Par : Mohammed CHOUAKI
Le Maroc fait face à une controverse majeure suite à la diffusion de vidéos montrant la démolition de Mosquées et sites Religieux dans des villes comme Casablanca et Marrakech. Ces opérations, menées par des bulldozers, visent à libérer des terrains pour des projets immobiliers controversés, sans explications officielles du régime.
Raisons officielles et accusations populaires
Les autorités n’ont pas réagi publiquement, mais les démolitions s’inscrivent dans un plan plus large de rénovation urbaine et de préparation à des événements comme la Coupe du Monde 2030, impliquant la destruction de quartiers anciens sans relogement adéquat des habitants. Des voix critiques, dont des associations et militants, accusent le Makhzen de brader le patrimoine Islamique au profit d’intérêts économiques étrangers et de favoriser une “zionization” via la normalisation avec Israël, ravivée par des rituels Juifs sur des sites historiques.
Exemples concrets de destructions
À Casablanca, la Mosquée Bab Marrakech dans la médina historique a été rasée, provoquant l’indignation de centaines de milliers de Marocains sur les réseaux sociaux. Des cas similaires concernent le minaret d’une Mosquée à Derb Nazzala et une autre à Marrakech, perçus comme des atteintes à l’identité Nationale et Religieuse.
Réactions et tensions sociales
La grogne populaire s’amplifie avec des chaînes humaines formées par les habitants pour bloquer les bulldozers, réprimées par les forces de l’ordre, et des communiqués d’associations comme le Groupe d’action nationale pour la Palestine dénonçant une menace à la sécurité. Des observateurs notent un rejet persistant de la normalisation, creusant l’écart entre le pouvoir et la population, tandis que la Ligue Marocaine pour la Citoyenneté dénonce des violations massives.
Les habitants des quartiers touchés par les démolitions de Mosquées et sites Religieux au Maroc subissent des déplacements forcés sans relogement adéquat, aggravant leur précarité socio-économique.
Déplacements et précarité accrue
Dans des zones comme la médina de Casablanca (Mosquée Bab Marrakech) ou Derb Nazzala, les familles perdent leurs logements ancestraux au profit de projets immobiliers liés à la Coupe du Monde 2030, sans compensation ni alternatives viables, ce qui les expose à l’itinérance ou à des bidonvilles surpeuplés. Ces actions exacerbent la pauvreté, car ces quartiers populaires abritent majoritairement des travailleurs informels dépendants de leur proximité avec les centres urbains.
Réactions et répression
Les résidents forment des chaînes humaines pour protéger les sites, mais font face à une répression policière violente, renforçant un sentiment d’injustice et de perte identitaire. Associations locales et habitants dénoncent une “braderie du patrimoine” qui fracture les communautés, avec une grogne populaire amplifiée sur les réseaux sociaux.

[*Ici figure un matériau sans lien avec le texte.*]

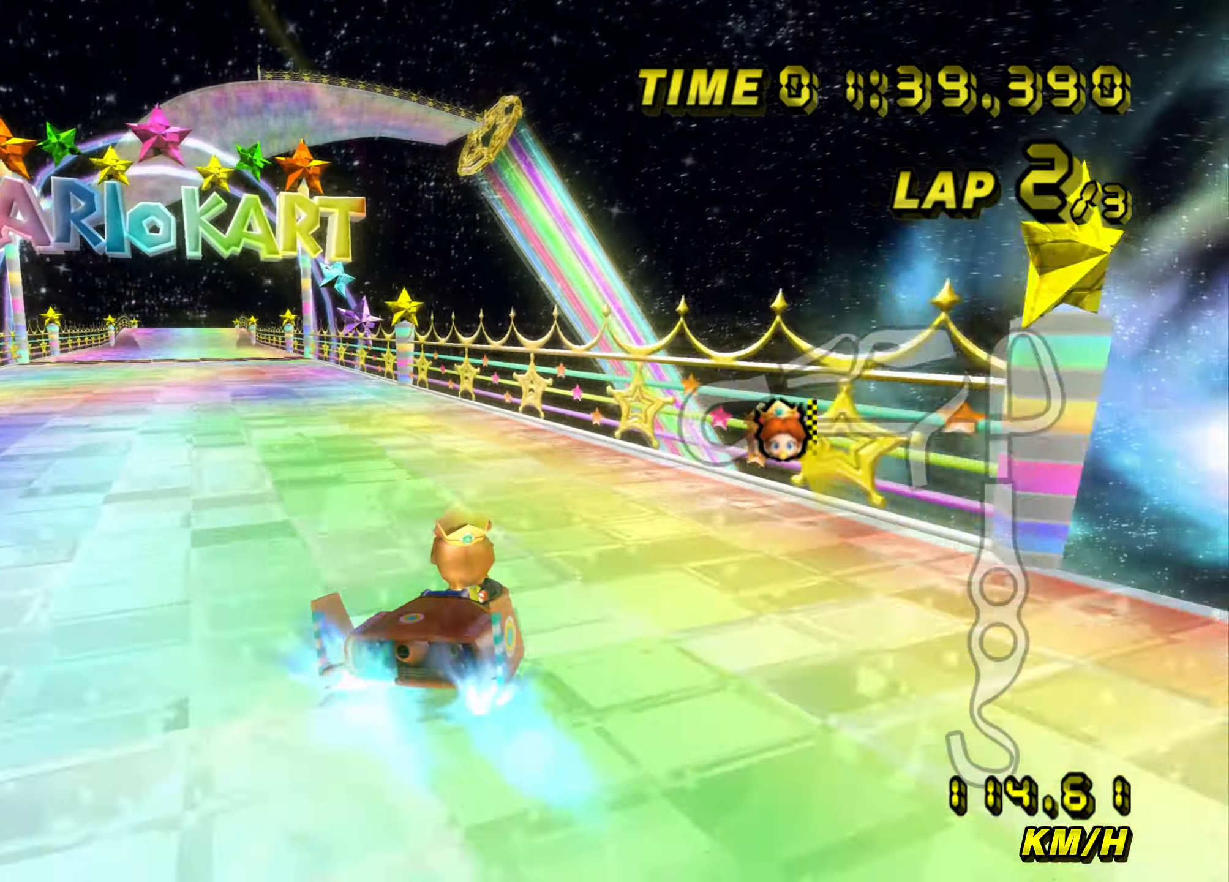
{"buttons": ["A", "B"], "left_stick": "left", "events": [[33, "B", "down"], [133, "B", "up"], [417, "B", "down"]]}
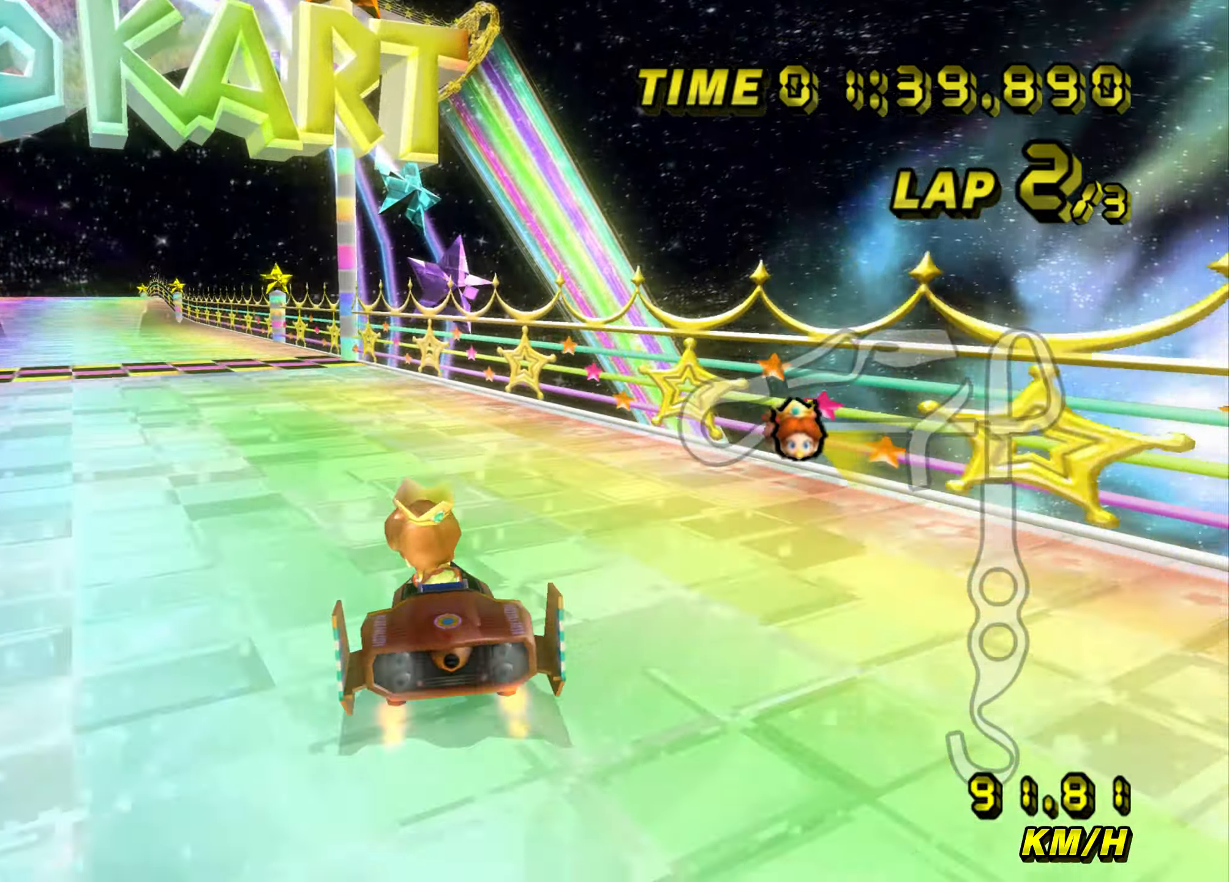
{"buttons": ["A"], "left_stick": "center", "events": [[334, "B", "up"], [384, "left_stick", "center"]]}
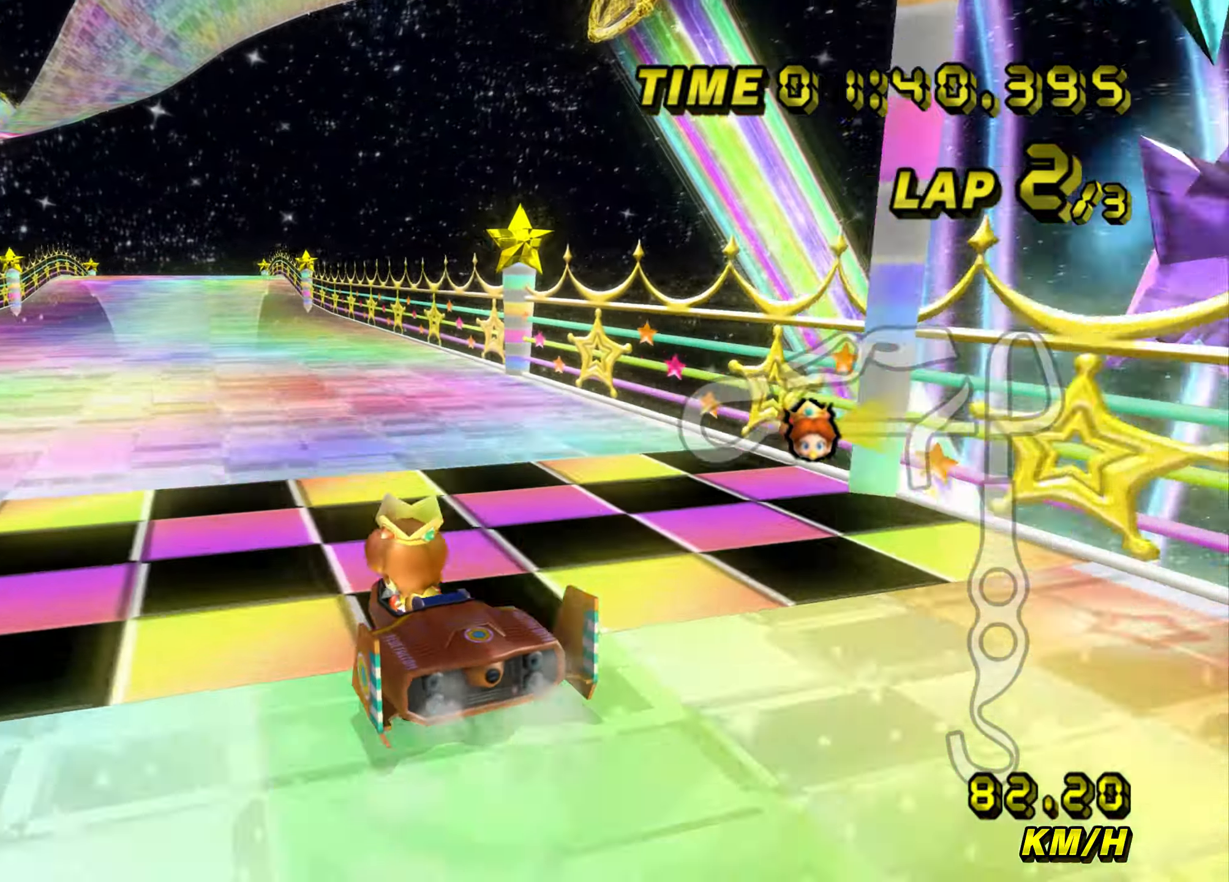
{"buttons": ["A", "B"], "left_stick": "center", "events": [[400, "B", "down"]]}
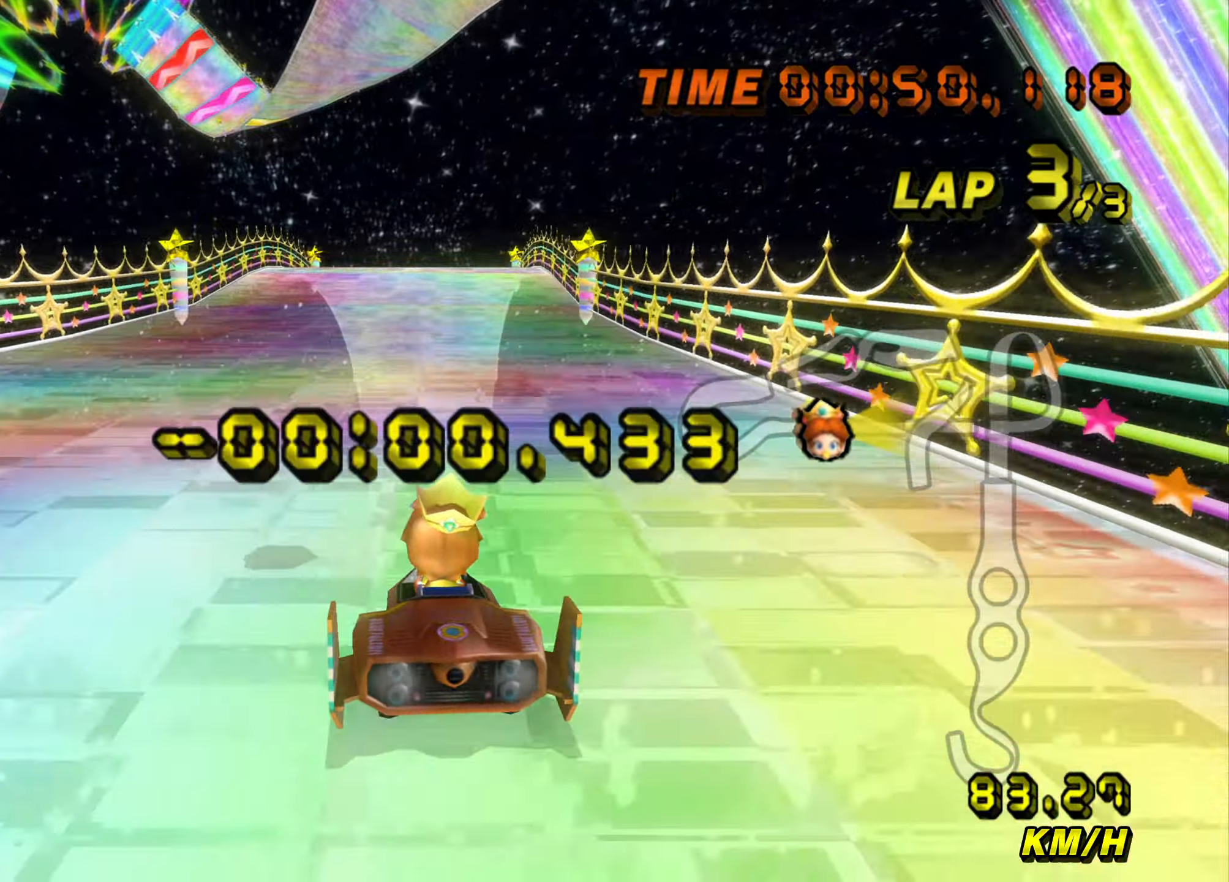
{"buttons": ["A", "B", "L1"], "left_stick": "left", "events": [[84, "left_stick", "left"], [418, "L1", "down"]]}
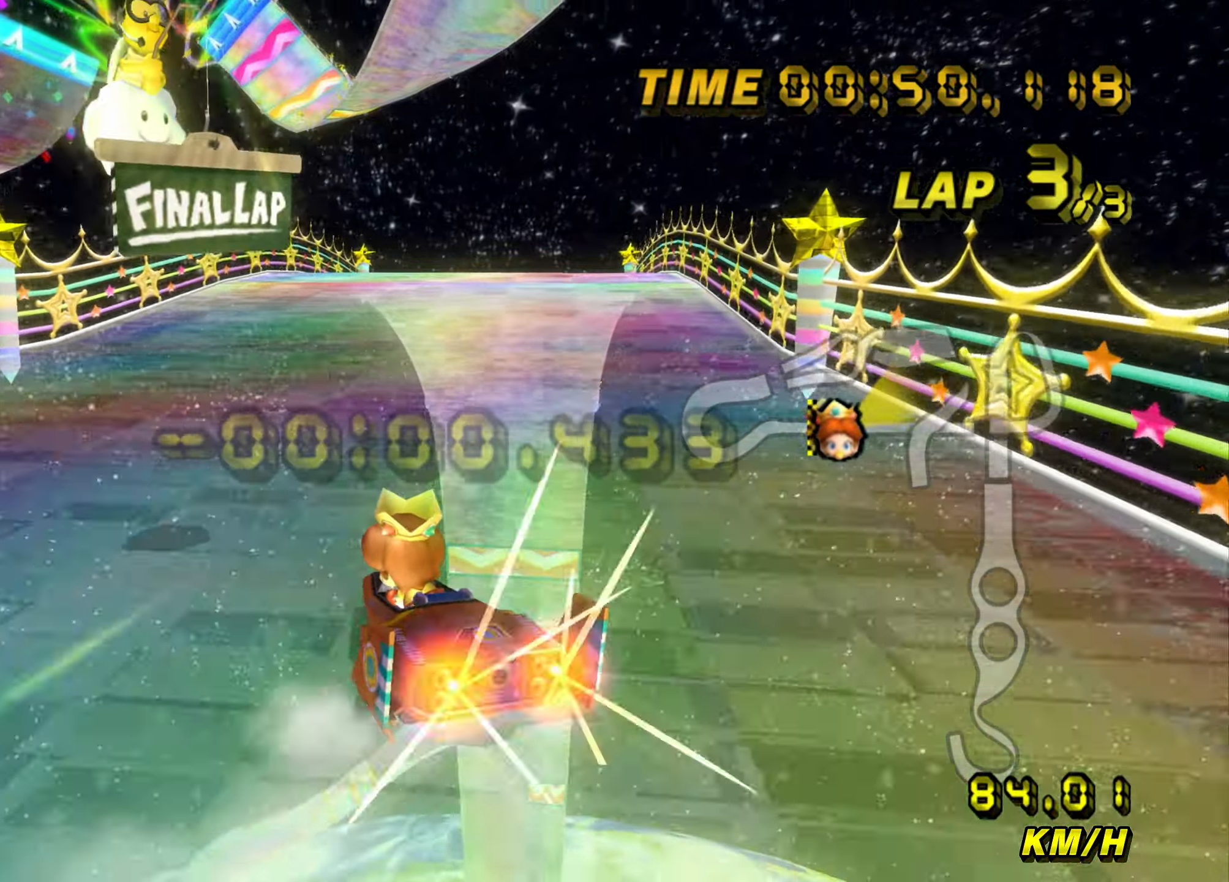
{"buttons": ["A"], "left_stick": "center", "events": [[50, "L1", "up"], [83, "B", "up"], [100, "left_stick", "right"], [317, "left_stick", "center"], [367, "B", "down"], [384, "left_stick", "left"], [467, "B", "up"], [500, "left_stick", "center"]]}
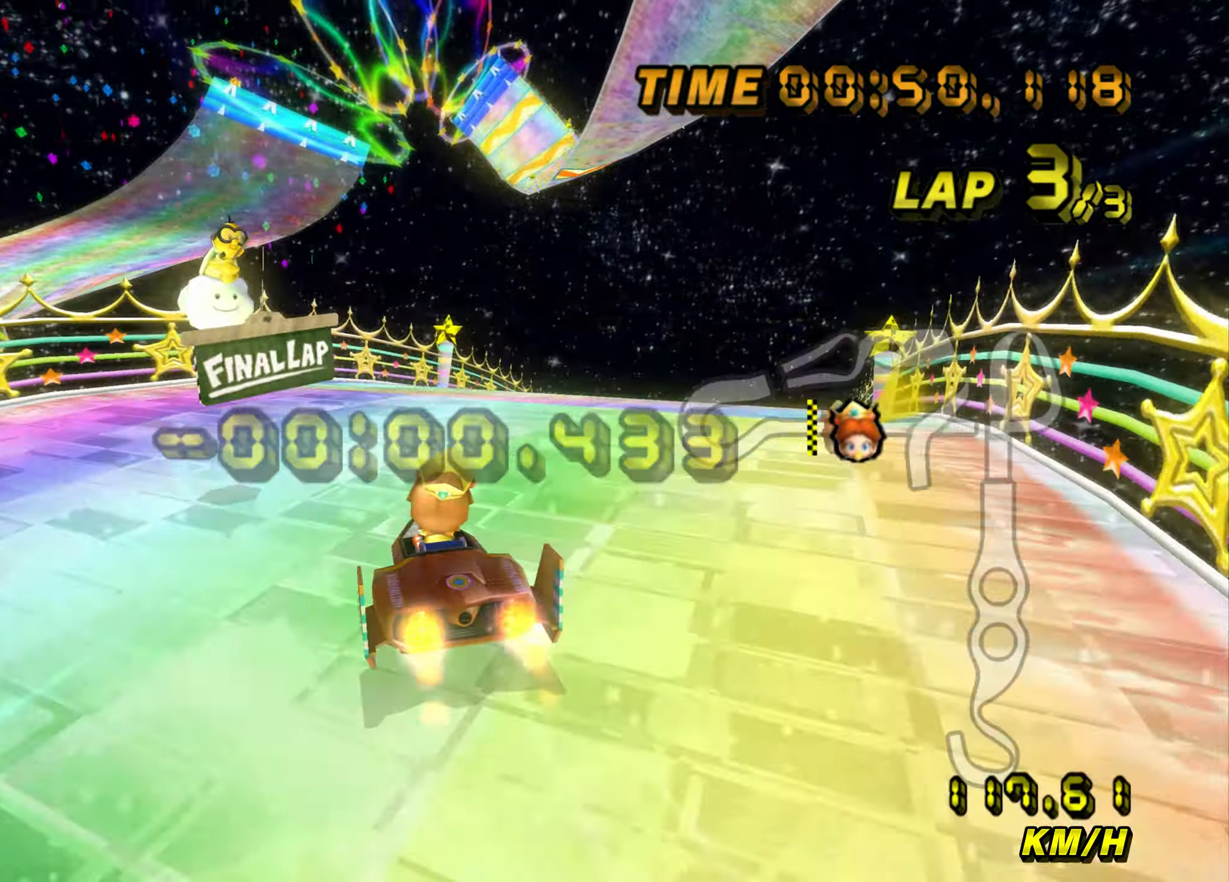
{"buttons": ["A"], "left_stick": "up", "events": [[84, "left_stick", "up"]]}
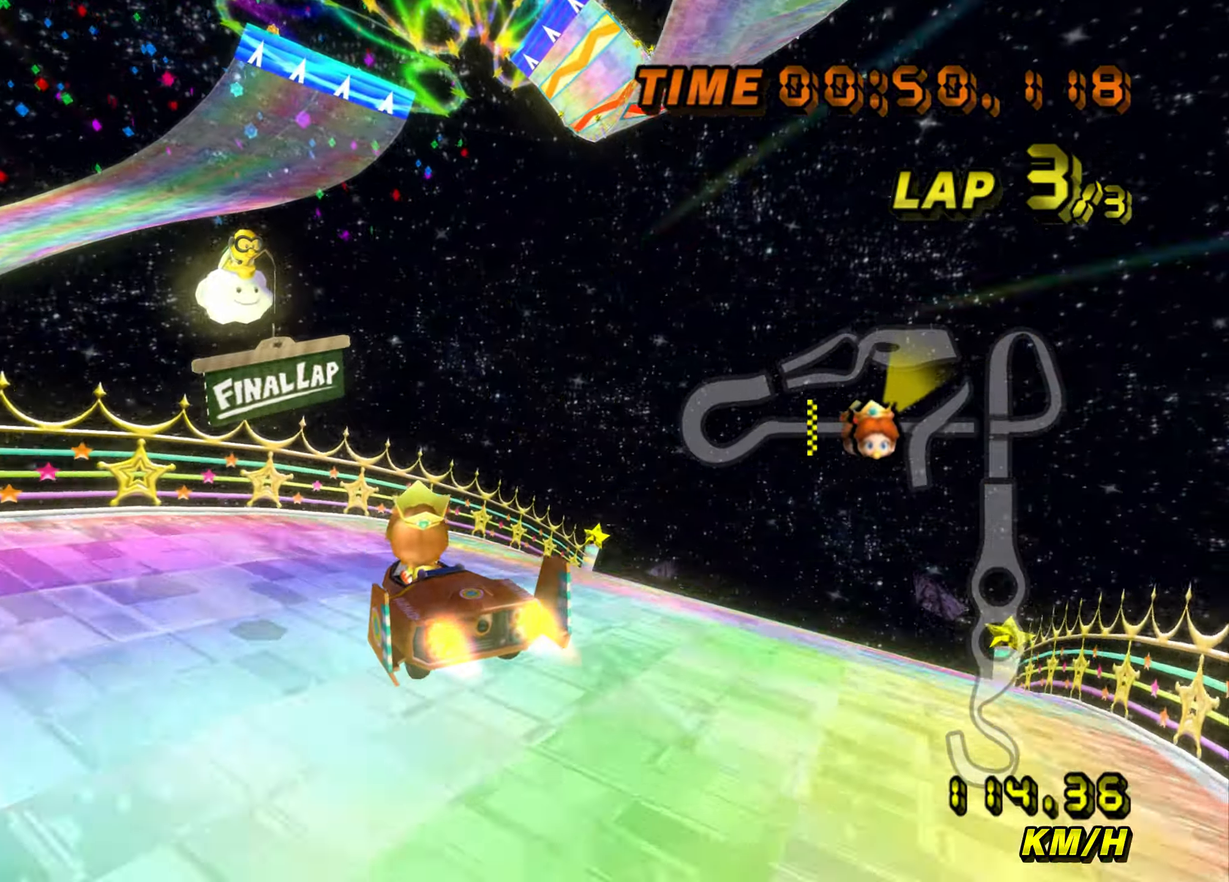
{"buttons": ["A"], "left_stick": "up", "events": []}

Conséquences sociales profondes
Cette politique urbaine creuse les inégalités, prive les habitants de lieux de culte et de repères culturels, et alimente des tensions potentielles contre le régime, perçues comme une menace à la stabilité sociale. Des voix comme celles du Groupe d’action nationale pour la Palestine alertent sur des risques sécuritaires accrus dans ces zones vulnérables.